1. Sur le rappel du cadre juridique
La loi n° 2023-973 du 23 octobre 2023 relative à l’industrie verte a introduit un article L. 300-6-2 nouveau au sein du code de l’urbanisme, ayant pour objet de créer une procédure exceptionnelle simplifiée pour les projets industriels qualifiés de « projets d’intérêt national majeur ».
Au sens du I. de cet article, peut être qualifié comme tel, par décret, « un projet industriel qui revêt, eu égard à son objet et à son envergure, notamment en termes d’investissement et d’emploi, une importance particulière pour la transition écologique ou la souveraineté nationale ».
Ces projets bénéficient alors de procédures simplifiées, « dont la mise en compatibilité plus rapide des documents locaux d’urbanisme et ceux de planification régionale, la délivrance du permis de construire par l’Etat et des facilités pour le raccordement électrique » 1)Compte-rendu du Conseil des ministres du 16 mai 2023 sur le projet de loi relatif à l’industrie verte..
En outre, et en application de l’alinéa 2 de l’article L. 411-2-1 du code de l’environnement dans sa rédaction en vigueur à la date du décret attaqué (devenu depuis son 3e alinéa, à la suite de la loi n° 2025-391 du 30 avril 2025 dite DDAUE), ce décret peut également « lui reconnaître le caractère de projet répondant à une raison impérative d’intérêt public majeur au sens du c du 4° du I de l’article L. 411-2 du présent code ».
Cette seconde qualification permet de répondre à l’un des critères cumulatifs devant être satisfaits pour bénéficier d’un régime dérogatoire à la réglementation relative aux espèces protégées 2) L. 411-2 4° c) du code de l’environnement. L’un des trois critères cumulatifs tient en effet à ce que la dérogation aux protections dont bénéficient certaines espèces animales ou végétales soit justifiée par l’un des motifs limitativement énuméré par le texte, lequel prévoit notamment l’octroi de dérogations « Dans l’intérêt de la santé et de la sécurité publiques ou pour d’autres raisons impératives d’intérêt public majeur, y compris de nature sociale ou économique, et pour des motifs qui comporteraient des conséquences bénéfiques primordiales pour l’environnement »..
La constitutionnalité et la conventionnalité de ce régime ont été successivement confirmées par le Conseil constitutionnel 3)Cons.

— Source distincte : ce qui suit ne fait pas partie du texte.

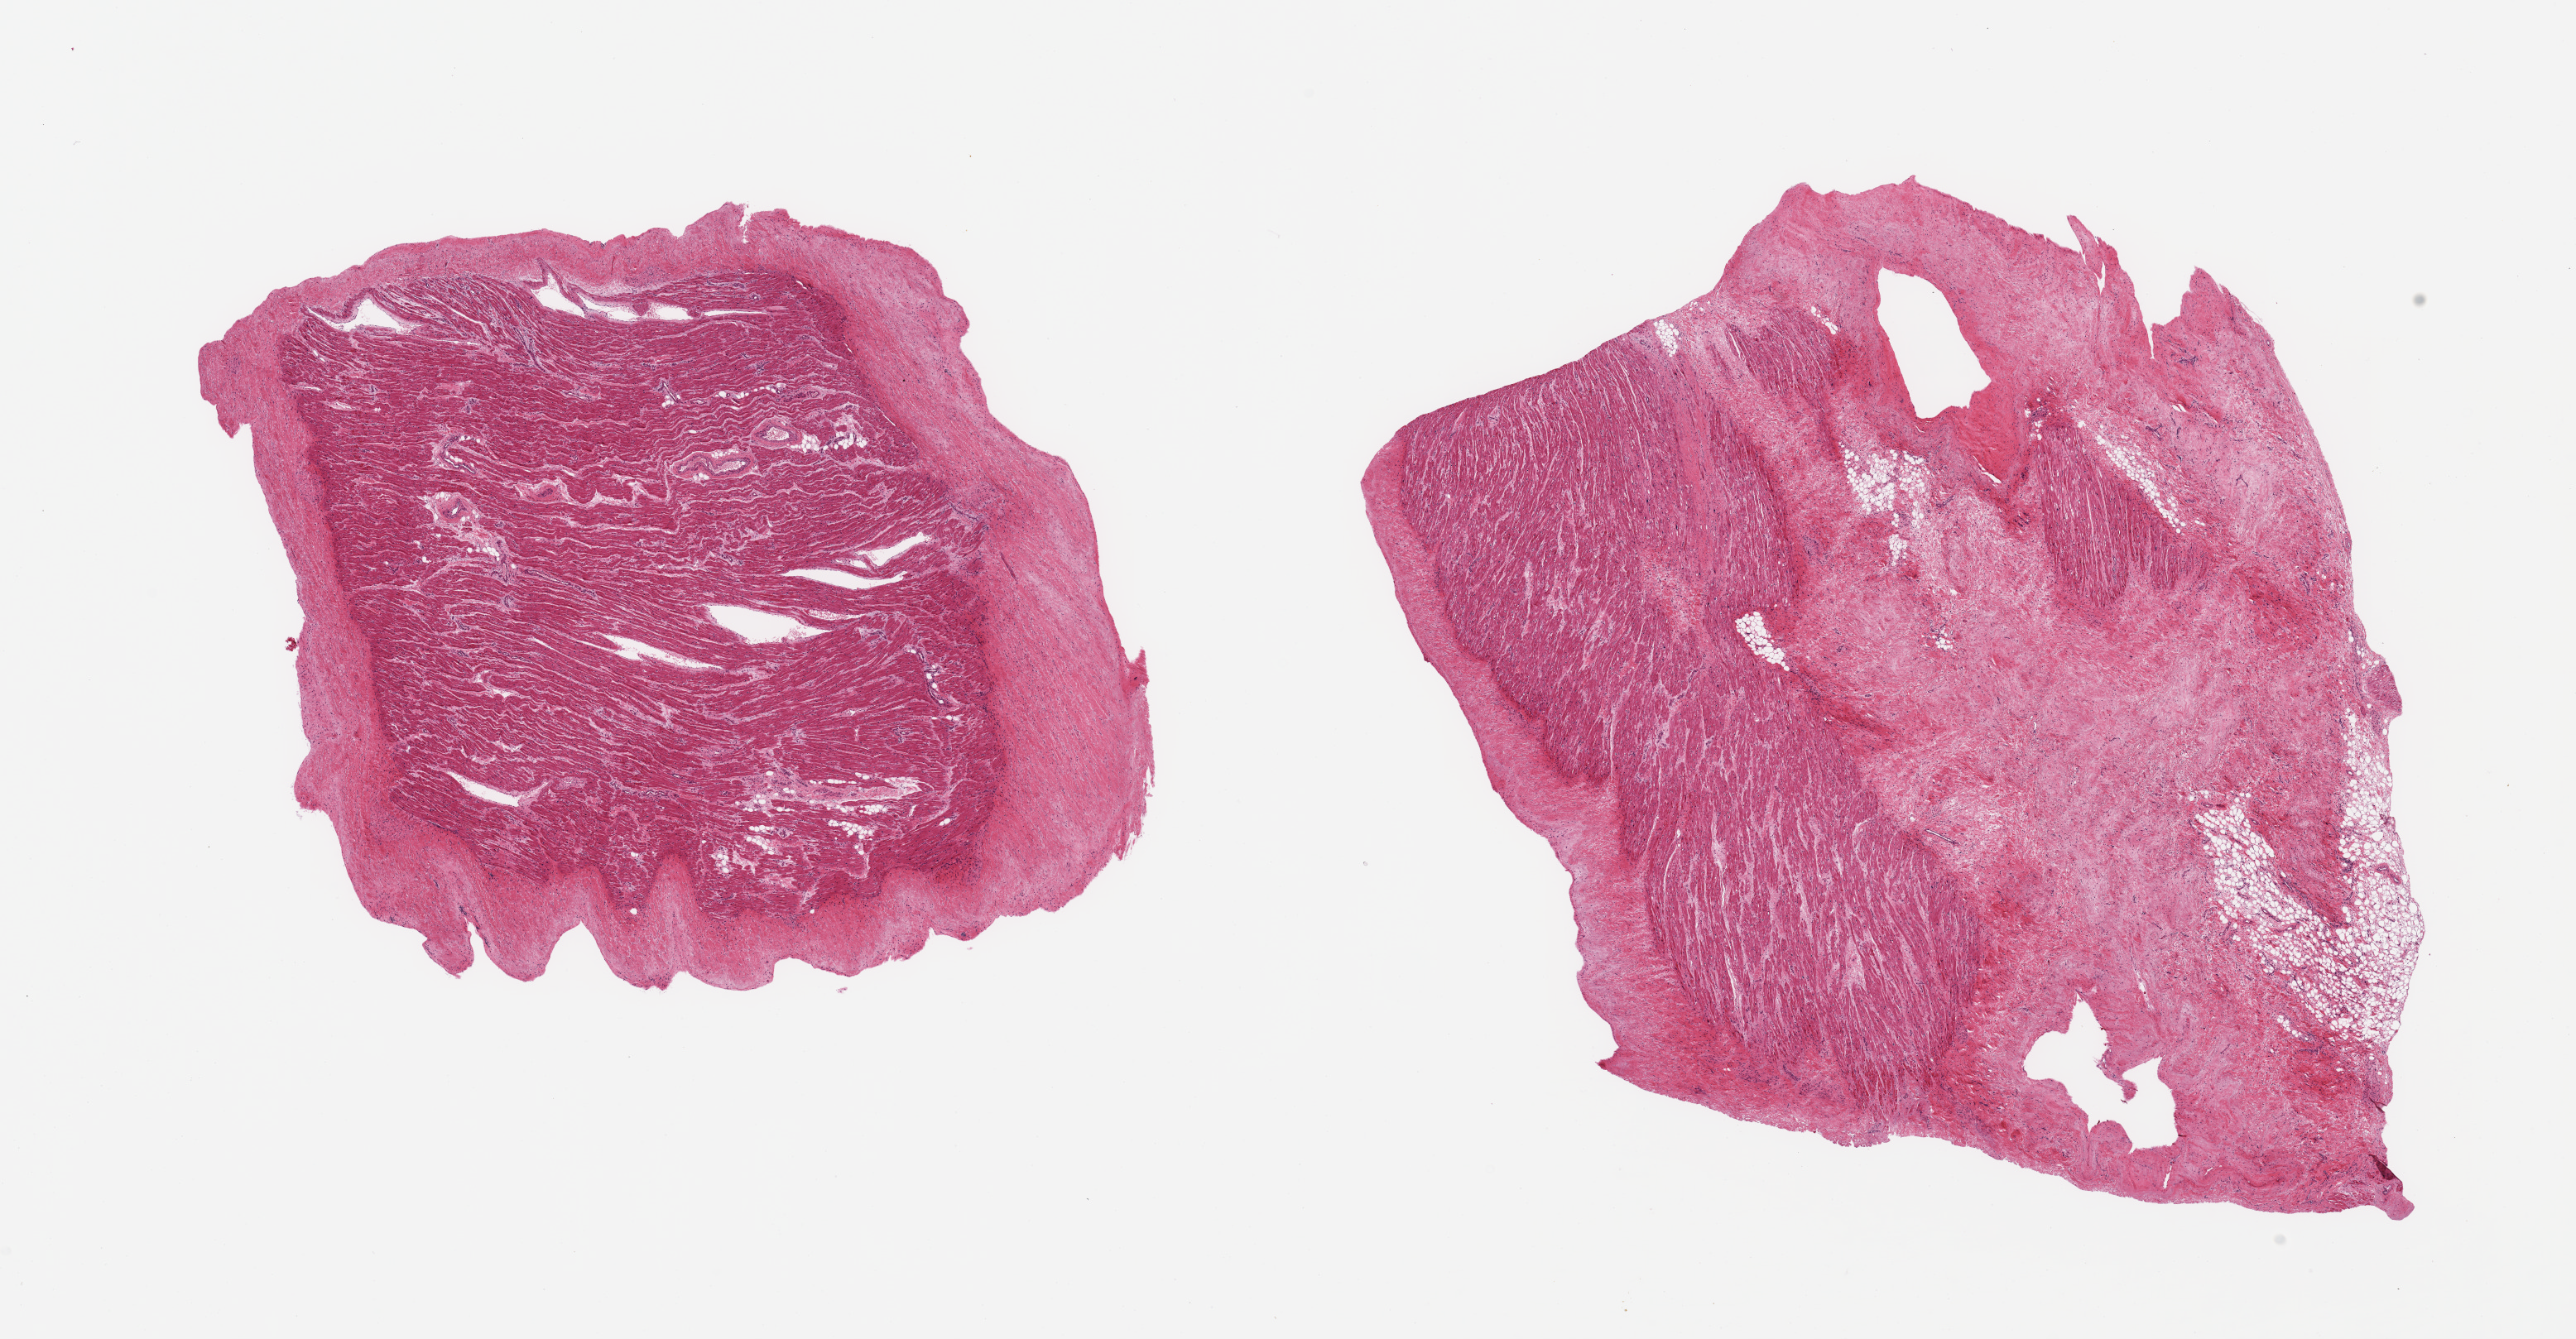
Whole-slide image, haematoxylin and eosin stain — a low-resolution overview of the entire scanned area, about 24.6 x 12.8 mm (from a 20x scan). PAXgene-fixed paraffin-embedded (PFPE) section. Section of auricular appendage (target tissue). Tissue donor sample.
- reviewer comment on this tissue sample: 2 pieces; 1 piece surrounded by up to 1.4mm fibrous subpericardial layer; other has 60% fibrofatty content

Const. Décision n° 2024-1126 QPC 5 mars 2025, Association Préservons la forêt des Colettes et autres. et le Conseil d’Etat 4)CE 30 septembre 2025 Association Préservons la forêt des Colettes et autres, req. n° 497567 : Rec. CE..
2. Sur les précisions apportées par l’arrêt du 6 février 2026
En application de ce régime, le Premier ministre a, par décret n° 2024-708 du 5 juillet 2024, qualifié de projet d’intérêt national majeur l’usine de recyclage moléculaire des plastiques de la société Eastman sur le site de Port-Jérôme-sur-Seine à Saint-Jean-de-Folleville (article 1 du décret) et reconnu que le projet répond à une raison impérative d’intérêt public majeur (RIIPM) au sens de l’article L. 411-2 du code de l’environnement précité (article 2 du décret).
Plusieurs associations ont demandé au Conseil d’Etat d’annuler pour excès de pouvoir ce décret n° 2024-708, en contestant cette double qualification.
2.1 Sur la qualification de projet d’intérêt national majeur
Le Conseil d’Etat a saisi cette occasion pour préciser que la qualification de projet d’intérêt national majeur fait l’objet d’un contrôle normal du juge de l’excès de pouvoir qui apprécie l’importance particulière que revêt un projet industriel, tant par son objet que par son envergure, pour la transition écologique ou la souveraineté nationale.
Ce faisant, la Haute Juridiction a suivi les conclusions de son rapporteur public 5)Conclusions Nicolas AGNOUX sous CE 6 février 2026 Notre affaire à Tous, req. n° 500384., lequel indiquait, au regard des critères posés par la définition de « projet d’intérêt national majeur », que ces derniers justifiaient – ainsi que le régime dérogatoire qu’entraîne cette qualification – un contrôle entier du juge administratif ; sans pour autant que ce contrôle écarte toute latitude de l’administration dans l’appréciation des risques ou les choix d’opportunité.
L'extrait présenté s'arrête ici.